> [What you should do] Having found the line that contains "control with deep", please retype only it and every line after it up to the end of the entries, exactly as written.

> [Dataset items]
+---+

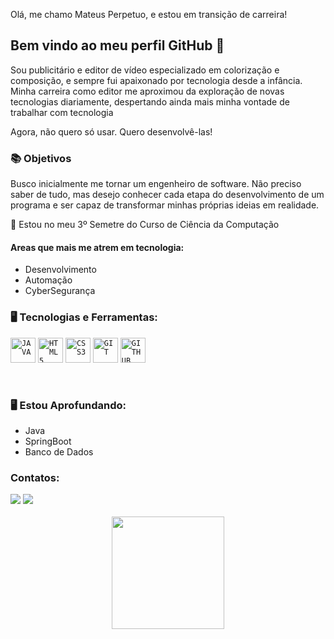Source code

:  Olá, me chamo Mateus Perpetuo, e estou em transição de carreira! 
## Bem vindo ao meu perfil GitHub 👋

Sou publicitário e editor de vídeo especializado em colorização e composição, e sempre fui apaixonado por tecnologia desde a infância. Minha carreira como editor me aproximou da exploração de novas tecnologias diariamente, despertando ainda mais minha vontade de trabalhar com tecnologia

Agora, não quero só usar. Quero desenvolvê-las!

### 📚 Objetivos

Busco inicialmente me tornar um engenheiro de software. Não preciso saber de tudo, mas desejo conhecer cada etapa do desenvolvimento de um programa e ser capaz de transformar minhas próprias ideias em realidade.

📖 Estou no meu 3º Semetre do Curso de Ciência da Computação

#### Areas que mais me atrem em tecnologia:

- Desenvolvimento
- Automação
- CyberSegurança


### 🖥️ Tecnologias e Ferramentas: 

<code><img width="40px" src="https://cdn.jsdelivr.net/gh/devicons/devicon@latest/icons/java/java-original.svg" title = "JAVA"/></code>
<code><img width="40px" src="https://cdn.jsdelivr.net/gh/devicons/devicon/icons/html5/html5-original-wordmark.svg" title = "HTML5"/></code>
<code><img width="40px" src="https://cdn.jsdelivr.net/gh/devicons/devicon/icons/css3/css3-original-wordmark.svg" title = "CSS3"/></code>
<code><img width="40px" src="https://cdn.jsdelivr.net/gh/devicons/devicon/icons/git/git-original.svg" title = "GIT"/></code>
<code><img width="40px" src="https://cdn.jsdelivr.net/gh/devicons/devicon@latest/icons/github/github-original.svg"  title = "GITHUB"/></code>

</br>


### 🖥️ Estou Aprofundando: 
- Java
- SpringBoot
- Banco de Dados


### Contatos:

<div>
<a href = "mailto: mateus_perpetuo@outlook.com"><img loading="lazy" src="https://img.shields.io/badge/Gmail-D14836?style=for-the-badge&logo=gmail&logoColor=white" target="_blank"></a>
<a href="https://www.linkedin.com/in/mateusperpetuo" target="_blank"><img loading="lazy" src="https://img.shields.io/badge/-LinkedIn-%230077B5?style=for-the-badge&logo=linkedin&logoColor=white" target="_blank"></a>   
</div>
</br>

<div align="center">
<a href="https://github.com/MateusPerpetuo">
  <! -- <img height="180em" src="https://github-readme-stats-eight-theta.vercel.app/api?username=MateusPerpetuo&show_icons=true&theme=algolia&include_all_commits=true&count_private=true"/>
  <img height="180em" src="https://github-readme-stats-eight-theta.vercel.app/api/top-langs/?username=MateusPerpetuo&layout=compact&langs_count=8&theme=algolia"/>
</a>
</div>



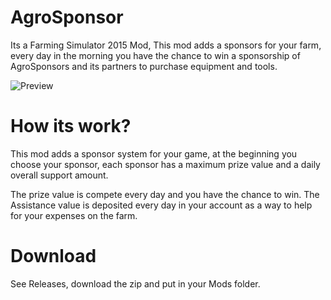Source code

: # AgroSponsor
Its a Farming Simulator 2015 Mod, This mod adds a sponsors for your farm, every day in the morning you have the chance to win a sponsorship 
of AgroSponsors and its partners to purchase equipment and tools.

![Preview](http://s10.postimg.org/pzwgv06p5/agrosponsor.jpg)

# How its work?
This mod adds a sponsor system for your game, at the beginning you choose your sponsor, each sponsor has a maximum prize value and a daily overall support amount.

The prize value is compete every day and you have the chance to win.
The Assistance value is deposited every day in your account as a way to help for your expenses on the farm.

# Download
See Releases, download the zip and put in your Mods folder.
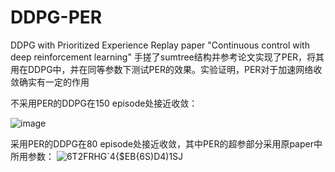 # DDPG-PER
DDPG with Prioritized Experience Replay
paper "Continuous control with deep reinforcement learning"
手搓了sumtree结构并参考论文实现了PER，将其用在DDPG中，并在同等参数下测试PER的效果。实验证明，PER对于加速网络收敛确实有一定的作用

不采用PER的DDPG在150 episode处接近收敛：

![image](https://user-images.githubusercontent.com/59995175/193972512-b31580f3-1c7a-492c-8e53-885971541d0a.png)

采用PER的DDPG在80 episode处接近收敛，其中PER的超参部分采用原paper中所用参数：
![6T2FRHG`4{$EB{6S)D4)1SJ](https://user-images.githubusercontent.com/59995175/193972601-180ccac6-2597-433e-b310-9d7f7e755884.png)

+---+

> [Output below]
paper "Continuous control with deep reinforcement learning"
手搓了sumtree结构并参考论文实现了PER，将其用在DDPG中，并在同等参数下测试PER的效果。实验证明，PER对于加速网络收敛确实有一定的作用

不采用PER的DDPG在150 episode处接近收敛：

![image](https://user-images.githubusercontent.com/59995175/193972512-b31580f3-1c7a-492c-8e53-885971541d0a.png)

采用PER的DDPG在80 episode处接近收敛，其中PER的超参部分采用原paper中所用参数：
![6T2FRHG`4{$EB{6S)D4)1SJ](https://user-images.githubusercontent.com/59995175/193972601-180ccac6-2597-433e-b310-9d7f7e755884.png)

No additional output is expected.